Slovakia: government overthrown – politics

The Slovakian government was overthrown by a vote of no confidence on Thursday evening. This brings a months-long dispute to an inglorious end. After a coalition crash, Prime Minister Eduard Heger had only led a minority government since September. Now his former coalition partner finally brought him down. It is the end of a government that promised when it took office in March 2020 that it would take action against the mafia entanglements of its predecessors. After the murder of the journalist Ján Kuciak and his girlfriend in February 2018 made the extent of the corrupt structures clear, it was supposed to be a new political beginning.

The government’s fall comes just ahead of Friday’s meeting when a group of EU parliamentarians will once again visit Slovakia to check if everything is fine want. In Brussels in 2018, Slovakia was viewed as a state kidnapped by oligarchs. The occasion this time is the murder of two people in front of a gay bar in Bratislava in October. The mission is interested in the rights of sexual minorities and the status of the fight against corruption.

The latter doesn’t even look that bad. Despite the pandemic, war and economic crisis, since the government took office, intensive investigations have been carried out into the members of the former “mafia state”, as it is usually called in Slovakia. There were repeated raids on high-ranking representatives of the judiciary, ministries and offices. Arrests and charges followed. Former prime minister and current opposition leader Robert Fico was briefly arrested in the spring. He is officially under investigation for founding and leading a criminal organization.

Fico can no longer feel safe – this also probably leads to his loud appearance in the opposition. Recently, he has moved his Smer SD, which is social democratic in name, more and more into the right-wing extremist ranks. He himself organized protests against the government’s corona measures and has been pro-Russian and a NATO enemy since the beginning of the war, while Eduard Heger’s government is clearly pro-European and strongly supported Russia’s invaded Ukraine from the start.
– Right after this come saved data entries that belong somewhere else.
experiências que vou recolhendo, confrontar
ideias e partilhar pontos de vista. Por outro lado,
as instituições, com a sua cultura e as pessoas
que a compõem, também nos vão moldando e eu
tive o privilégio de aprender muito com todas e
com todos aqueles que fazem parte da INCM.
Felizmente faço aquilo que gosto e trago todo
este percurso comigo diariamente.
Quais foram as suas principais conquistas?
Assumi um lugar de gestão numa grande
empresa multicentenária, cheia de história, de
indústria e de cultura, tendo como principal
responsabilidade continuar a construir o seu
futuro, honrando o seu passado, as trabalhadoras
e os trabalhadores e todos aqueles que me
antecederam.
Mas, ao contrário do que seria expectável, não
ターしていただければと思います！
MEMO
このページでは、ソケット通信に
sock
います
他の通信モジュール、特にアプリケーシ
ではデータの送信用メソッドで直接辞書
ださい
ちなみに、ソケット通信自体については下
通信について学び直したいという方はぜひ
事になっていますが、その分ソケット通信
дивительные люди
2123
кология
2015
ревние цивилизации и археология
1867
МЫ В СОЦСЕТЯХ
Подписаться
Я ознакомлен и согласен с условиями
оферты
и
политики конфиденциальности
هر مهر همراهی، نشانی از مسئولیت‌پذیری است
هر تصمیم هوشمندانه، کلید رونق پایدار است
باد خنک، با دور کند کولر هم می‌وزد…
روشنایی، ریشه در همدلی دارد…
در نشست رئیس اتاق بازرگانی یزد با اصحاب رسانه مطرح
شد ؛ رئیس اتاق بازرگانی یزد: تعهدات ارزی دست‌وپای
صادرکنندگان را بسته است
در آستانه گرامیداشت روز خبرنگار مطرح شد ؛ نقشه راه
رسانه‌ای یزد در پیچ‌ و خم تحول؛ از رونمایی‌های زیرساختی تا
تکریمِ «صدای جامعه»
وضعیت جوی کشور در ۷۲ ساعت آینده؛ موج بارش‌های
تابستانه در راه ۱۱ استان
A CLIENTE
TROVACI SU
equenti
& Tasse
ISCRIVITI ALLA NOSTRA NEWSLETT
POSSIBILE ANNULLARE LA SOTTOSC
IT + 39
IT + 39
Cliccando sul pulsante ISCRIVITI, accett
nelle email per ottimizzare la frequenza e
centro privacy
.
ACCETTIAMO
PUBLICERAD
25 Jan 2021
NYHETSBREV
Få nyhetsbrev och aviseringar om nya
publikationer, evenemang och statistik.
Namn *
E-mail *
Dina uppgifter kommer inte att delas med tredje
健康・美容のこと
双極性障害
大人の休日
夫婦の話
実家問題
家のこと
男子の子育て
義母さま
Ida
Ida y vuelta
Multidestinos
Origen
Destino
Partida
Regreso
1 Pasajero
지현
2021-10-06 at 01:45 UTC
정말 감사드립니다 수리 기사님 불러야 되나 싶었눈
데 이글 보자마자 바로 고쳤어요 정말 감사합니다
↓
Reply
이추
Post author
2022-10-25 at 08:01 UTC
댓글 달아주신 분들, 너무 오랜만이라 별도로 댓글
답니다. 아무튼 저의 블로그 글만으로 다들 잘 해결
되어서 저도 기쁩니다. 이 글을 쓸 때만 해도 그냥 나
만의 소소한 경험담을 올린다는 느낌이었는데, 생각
Fico’s party recently came to almost 16 percent in polls – but he has so far lacked partners for a return to power.

Search for a date for new elections

First of all, the toppled government must continue to work as a “government in resignation,” as it’s officially called — as long as parliament has agreed on new elections and found a date. This can take months; at least until May, as Parliament President Boris Kollár indicated on Thursday evening.

The minority government had warned against such a vacuum in politically difficult times. Finance Minister Igor Matovič said in the afternoon that Slovakia needs “calm”. “A fall of the government at this time will cause total chaos.” At the same time, Matovič had offered to resign if the opposition would withdraw their motion of no confidence.

In the spring of 2020, Igor Matovič won the elections, promising to fight the mafia – today his party is almost meaningless.

(PHOTO: RADOVAN STOKLASA/REUTERS)

But the offer came too late. Because Matovič did not want to resign in the summer, the government finally broke up. Matovič had already resigned as prime minister in spring 2021. He is the founder and chairman of the populist party Ol’ano, which stands for “Ordinary People and Independent People”. From the beginning, the dispute in the government had been sparked again and again by his self-important, aggressive demeanor.

According to current polls, the Ol’ano would get just seven percent in elections, and the coalition partners are no better off. As things stand today, former Prime Minister Peter Pellegrini has a good chance of returning – he came from the Fico cabinet. After losing the 2020 election, he left Ficos Smer SD and founded his own party, the populist, social-democratic Hlas (Voice). He is currently leading the polls with her. Slovak political scientist Milan Nič from the German Council on Foreign Relations estimates that the pro-EU course and support for Ukraine would definitely continue with Pellegrini.

Igor Matovič, whom quite a few blame for the mess, gave a typical performance on Thursday evening: barely signed, he snatched his resignation from the officials in the presidential palace. The government may have fallen, but the chaos is far from over.